Case Study 1 (Dark Web)


This case study introduces you to the dark web from a number of perspectives, each of which has its own “technological imaginary” concerning the dark web. The case study involves role playing. You’ll receive a character description and for a time you’ll need to inhabit the worldview of that character. Even if you don’t agree with that character’s perspective…

Safety and Privacy

Before we begin the case study, please know that words, images, and videos of the most disturbing nature can be found on the dark web. There is nothing in this case study that steers you toward such content. Nevertheless, if you’re not aware, you can end up in unexpected and unwelcome places. I urge you to avoid any sites that go beyond what you’re willing or able to tolerate in a safe classroom environment.

Browsing the dark web requires a different set of practices than the clear web. Do not share any personal information, including name, email, photos, or your location with any site. If you want to make an account on a dark web site, do not use any of your existing user names or passwords. Do not use your regular email address; use a burner email account from a service like MailDrop or ProtonMail.

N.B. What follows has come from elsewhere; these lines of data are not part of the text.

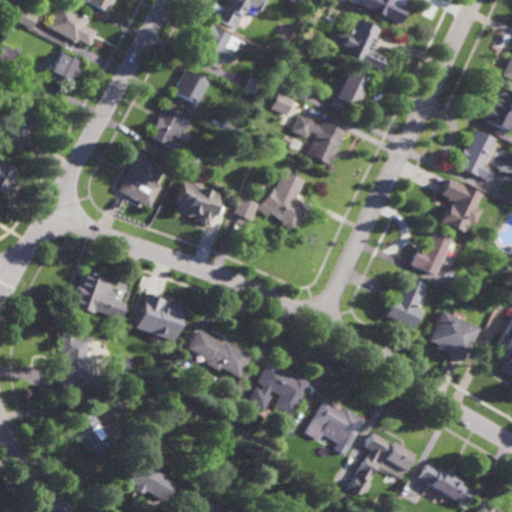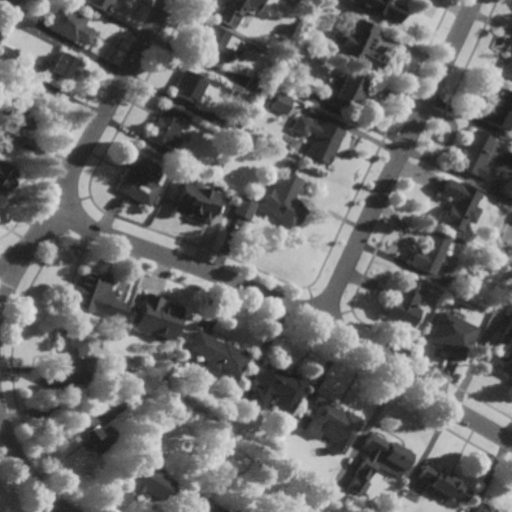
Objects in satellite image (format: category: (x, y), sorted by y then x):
building: (299, 2)
building: (97, 3)
building: (99, 4)
building: (381, 9)
building: (234, 10)
building: (235, 10)
building: (5, 11)
building: (387, 11)
building: (24, 17)
building: (24, 18)
building: (70, 24)
building: (69, 25)
building: (356, 43)
building: (358, 43)
building: (214, 45)
building: (213, 46)
building: (7, 55)
building: (7, 55)
building: (507, 65)
building: (62, 66)
building: (63, 66)
building: (507, 66)
building: (252, 85)
building: (188, 86)
building: (300, 89)
building: (346, 89)
building: (186, 90)
building: (345, 90)
building: (301, 91)
building: (280, 104)
building: (498, 108)
building: (497, 110)
building: (20, 120)
building: (168, 126)
building: (167, 127)
building: (230, 127)
building: (16, 128)
road: (96, 129)
building: (318, 137)
building: (318, 138)
building: (510, 141)
building: (475, 154)
building: (474, 155)
building: (149, 156)
road: (398, 160)
building: (186, 161)
building: (186, 162)
building: (6, 176)
building: (5, 177)
building: (140, 180)
building: (140, 180)
building: (284, 201)
building: (194, 202)
building: (283, 202)
building: (458, 204)
building: (457, 205)
building: (244, 207)
building: (243, 208)
building: (430, 252)
building: (429, 253)
road: (14, 270)
building: (95, 296)
building: (95, 297)
building: (405, 302)
building: (406, 302)
road: (292, 307)
building: (155, 317)
building: (155, 319)
building: (80, 333)
building: (452, 335)
building: (452, 335)
building: (505, 350)
road: (263, 351)
building: (215, 353)
building: (215, 353)
building: (499, 357)
building: (75, 362)
building: (72, 363)
building: (276, 388)
building: (274, 389)
building: (330, 423)
building: (331, 426)
building: (91, 433)
building: (91, 435)
building: (376, 462)
building: (378, 462)
road: (25, 468)
building: (142, 479)
building: (146, 481)
building: (442, 483)
building: (441, 484)
building: (191, 503)
building: (192, 504)
building: (484, 508)
building: (484, 509)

This case study proceeds through a number of stages. You’ll meet briefly with your group in Stage One, break apart into different groups for Stage Two, and then reform your group for Stage Three.

Stage One (5 minutes)
  1. There are five groups. Find your group!
  2. With help from your group, download and install the Tor browser. Tor is an acronym. It stands for The Onion Router, an allusion to the layers of encryption that secure each data transfer on the network.
  3. Run the browser with the default options.
  4. Get to know the Tor browser, which is based on Firefox. What plug-ins are included, how is the browser different from standard Firefox, what do the icons in the toolbar do, and so on?
  5. Each person in your group will choose one of the six case study roles I provide: a principal, a journalist, a criminal, a website operator, an activist, or a magazine editor. Only choose your roles at this point. Don’t act them out yet.
Stage Two (15 minutes)
  1. Now form new groups based on your roles. All the principals will get together, all the journalists, etc.
  2. As a group, explore some dark web sites. Start out with the list below.
  3. Discuss how someone in your role would use, critique, misuse the dark web.

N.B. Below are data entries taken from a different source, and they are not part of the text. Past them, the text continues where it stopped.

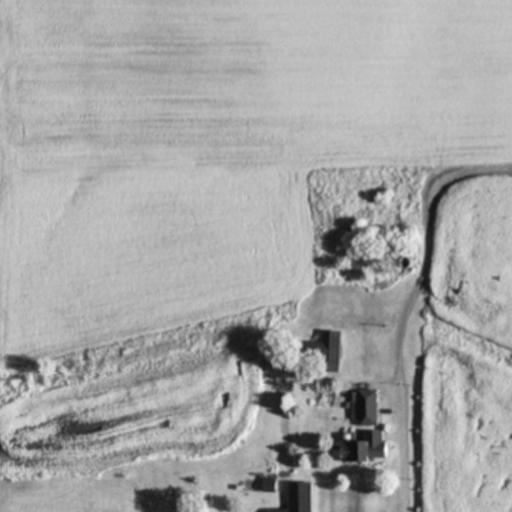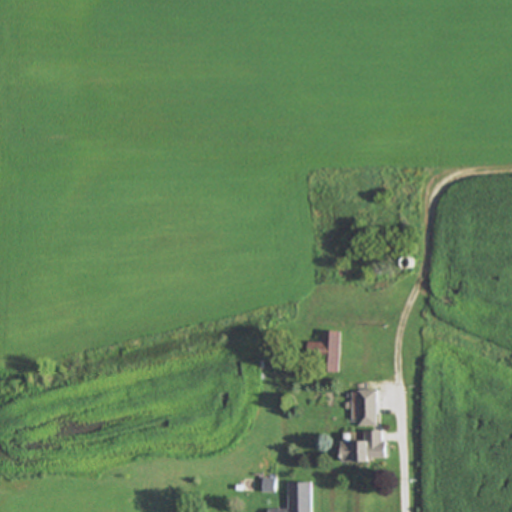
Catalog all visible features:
building: (328, 354)
building: (328, 354)
building: (368, 409)
building: (368, 410)
road: (402, 445)
building: (369, 449)
building: (370, 450)
building: (300, 498)
building: (301, 498)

Here are a few sites to get you started:

Stage Three (15 minutes)
  1. The original groups reform and have a discussion about the dark web, with everyone staying in character.
  2. To kick off the discussion, consider some issues or questions about the dark web that arise from your point of view.
  3. Remember that one principle of the “technological imaginary” we’ve discussed in class is that technology is not universal. Rather, it is contextual. Similarly, so too is the technological imaginary contextual. Different people have different expectations, aspirations, fantasies, and anxieties about the power of technology. How would the dark web fit into the technological imaginary of your character?
Stage Four (10 minutes)

Now we’ll debrief as a class about the dark web. You can remain in character or out for this!